**** Source data
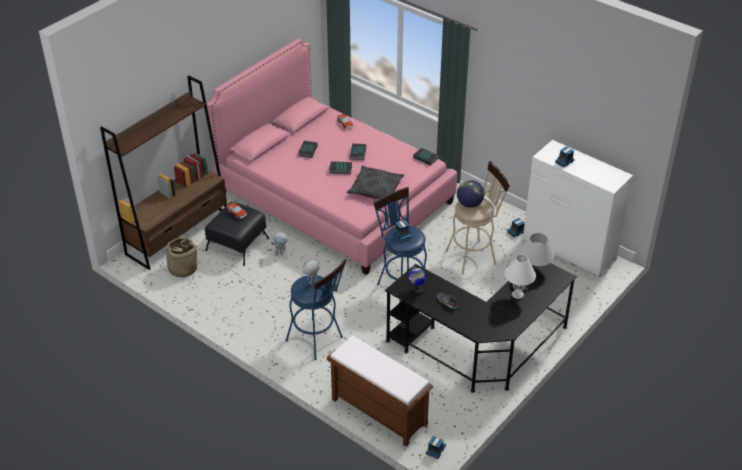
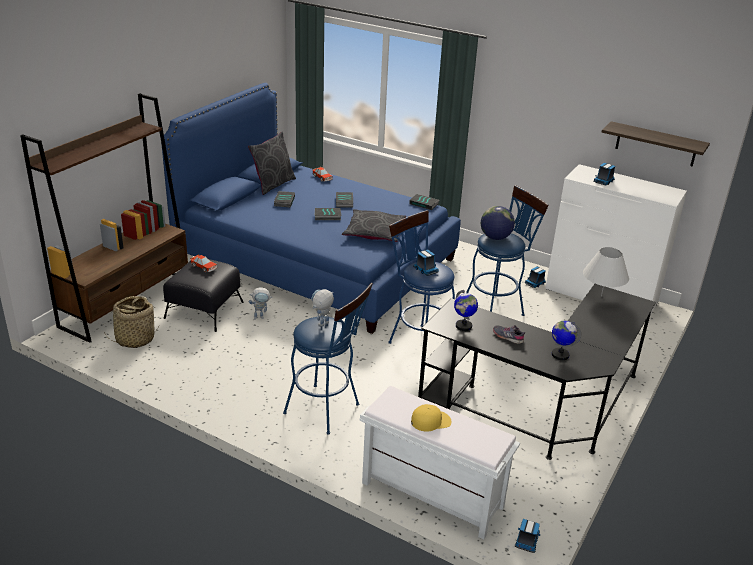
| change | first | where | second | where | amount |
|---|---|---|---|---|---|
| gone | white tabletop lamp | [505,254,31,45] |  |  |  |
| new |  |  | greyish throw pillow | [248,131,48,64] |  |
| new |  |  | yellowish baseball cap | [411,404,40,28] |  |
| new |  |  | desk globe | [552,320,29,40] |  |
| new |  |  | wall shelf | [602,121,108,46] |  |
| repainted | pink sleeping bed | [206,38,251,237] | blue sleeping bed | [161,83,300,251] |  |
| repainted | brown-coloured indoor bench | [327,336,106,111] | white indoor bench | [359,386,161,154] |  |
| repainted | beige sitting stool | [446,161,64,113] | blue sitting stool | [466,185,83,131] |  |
********
**** Source data
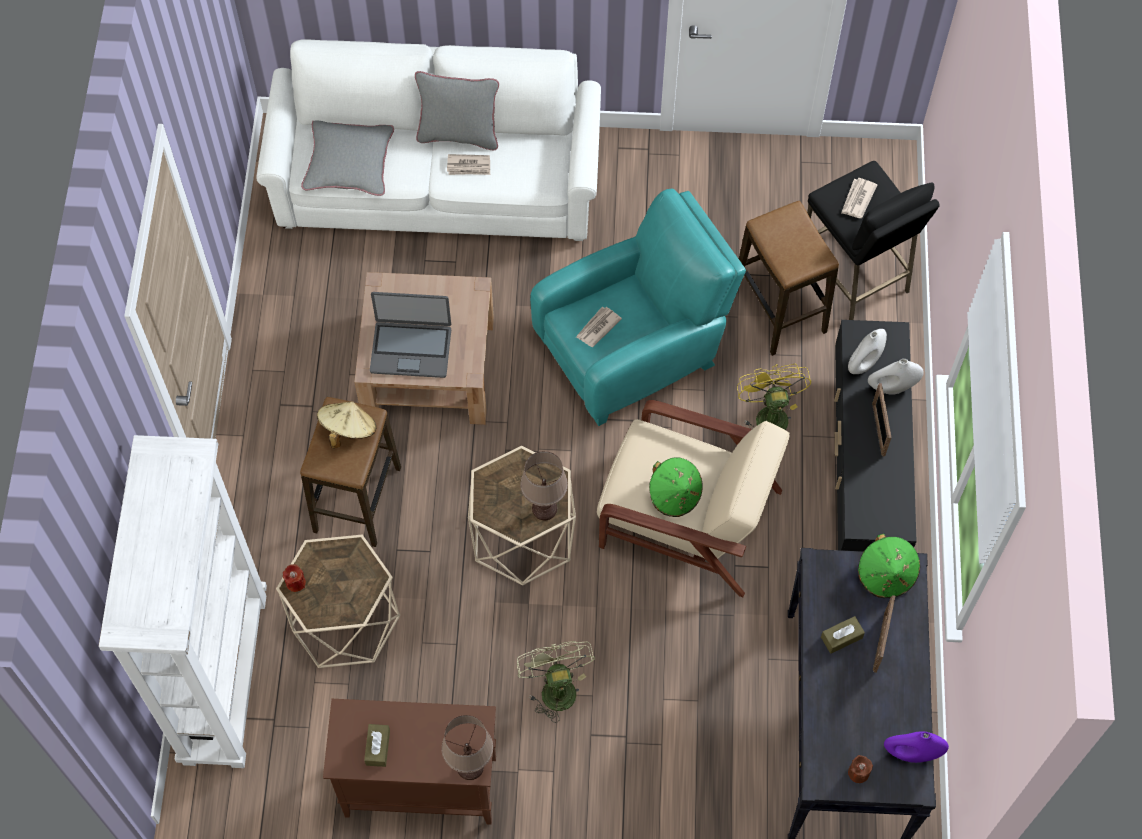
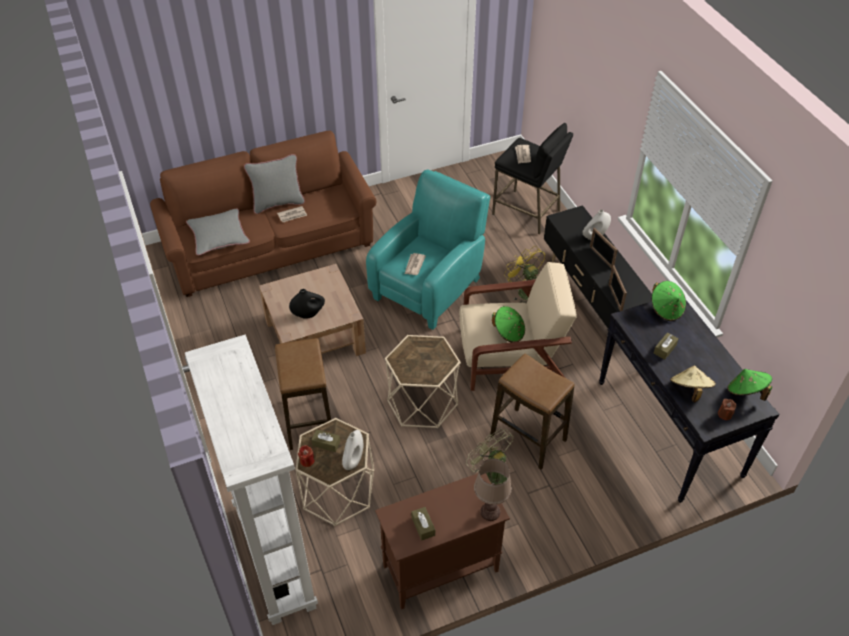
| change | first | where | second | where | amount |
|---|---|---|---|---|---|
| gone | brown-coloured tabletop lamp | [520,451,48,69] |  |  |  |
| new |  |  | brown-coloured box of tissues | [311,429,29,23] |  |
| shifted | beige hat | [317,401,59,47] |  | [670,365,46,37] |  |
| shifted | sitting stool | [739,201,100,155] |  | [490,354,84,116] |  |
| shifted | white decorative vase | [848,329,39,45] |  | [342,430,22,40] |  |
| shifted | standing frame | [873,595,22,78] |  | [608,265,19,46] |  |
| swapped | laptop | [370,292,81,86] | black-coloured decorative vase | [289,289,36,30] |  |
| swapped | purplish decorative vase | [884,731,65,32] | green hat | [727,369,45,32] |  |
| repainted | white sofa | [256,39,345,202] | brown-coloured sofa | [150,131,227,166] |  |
********
**** Source data
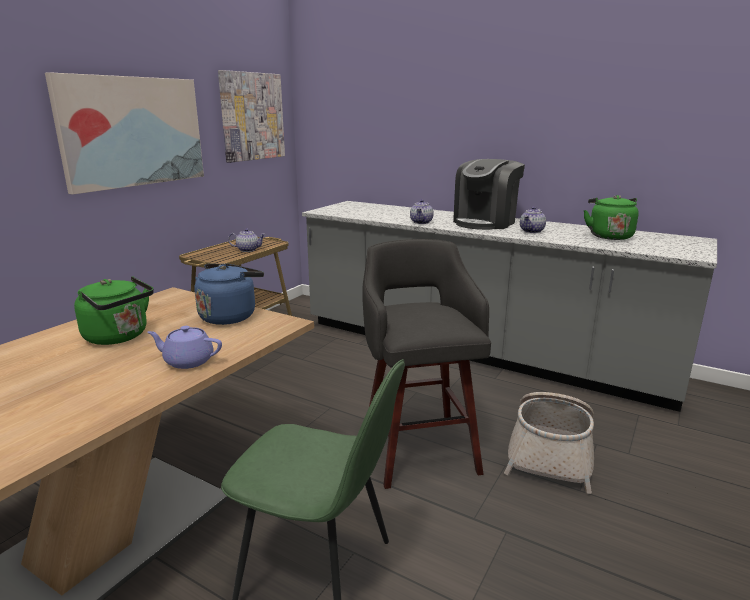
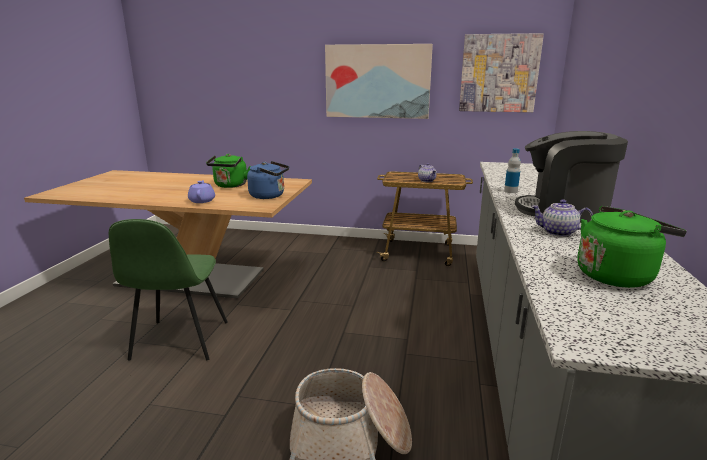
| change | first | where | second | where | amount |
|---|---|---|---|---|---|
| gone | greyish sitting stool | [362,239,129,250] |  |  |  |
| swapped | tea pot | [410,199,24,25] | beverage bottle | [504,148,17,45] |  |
********
Exercise description>
Copy out each line of the data that has the word "beige" in it.

Answer section>
| repainted | beige sitting stool | [446,161,64,113] | blue sitting stool | [466,185,83,131] |  |
| shifted | beige hat | [317,401,59,47] |  | [670,365,46,37] |  |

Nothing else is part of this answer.